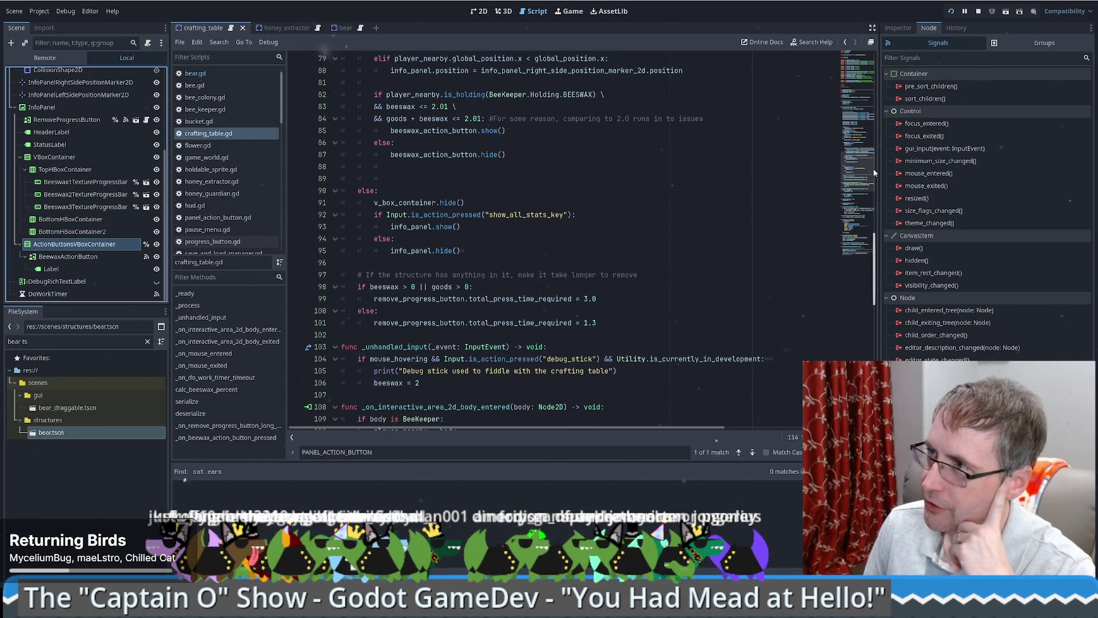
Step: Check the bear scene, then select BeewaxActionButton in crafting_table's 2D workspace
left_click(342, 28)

---

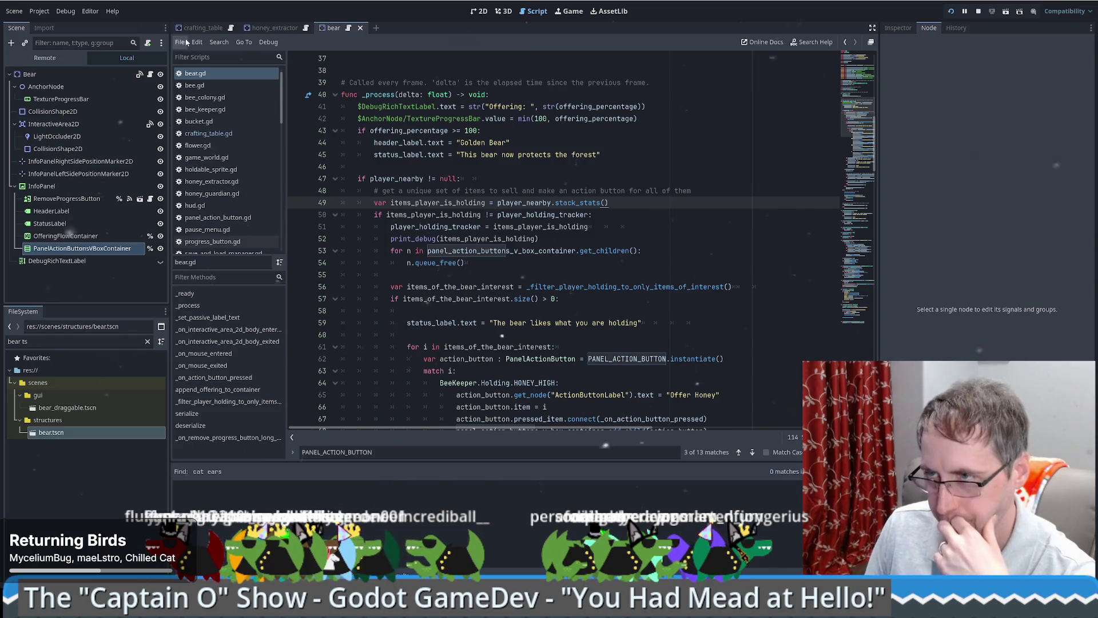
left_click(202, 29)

---

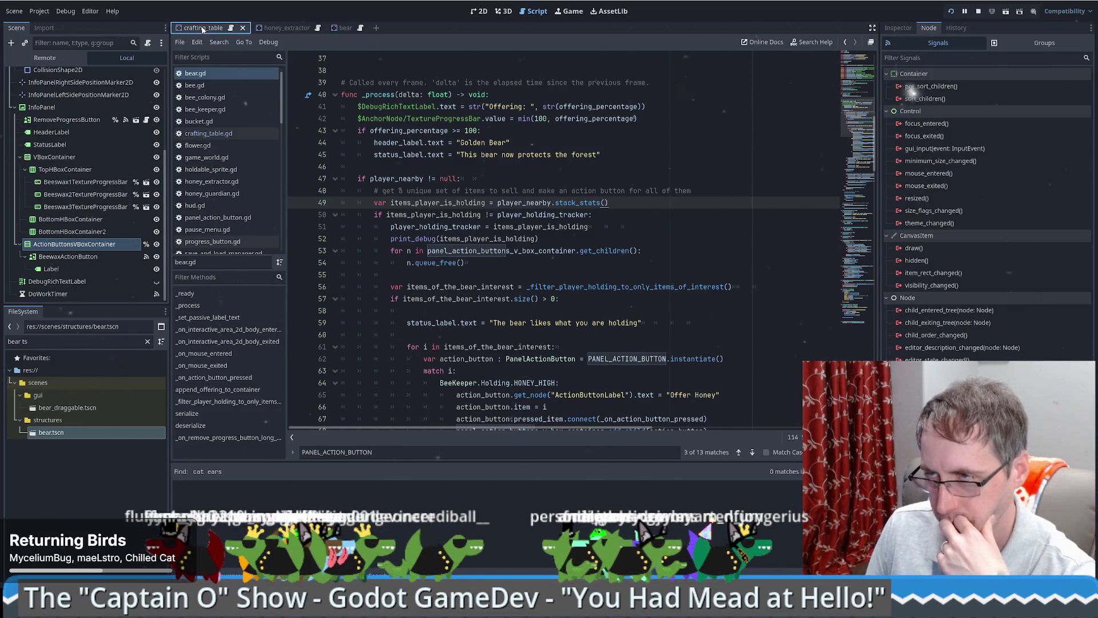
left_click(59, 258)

> **TASK REQUIREMENTS**
Only the lines above from the line with "Step: Check the" to the line with "left_click(342, 28)", those two lines included, should be reproduced exactly.

> **WRITTEN RESPONSE**
Step: Check the bear scene, then select BeewaxActionButton in crafting_table's 2D workspace
left_click(342, 28)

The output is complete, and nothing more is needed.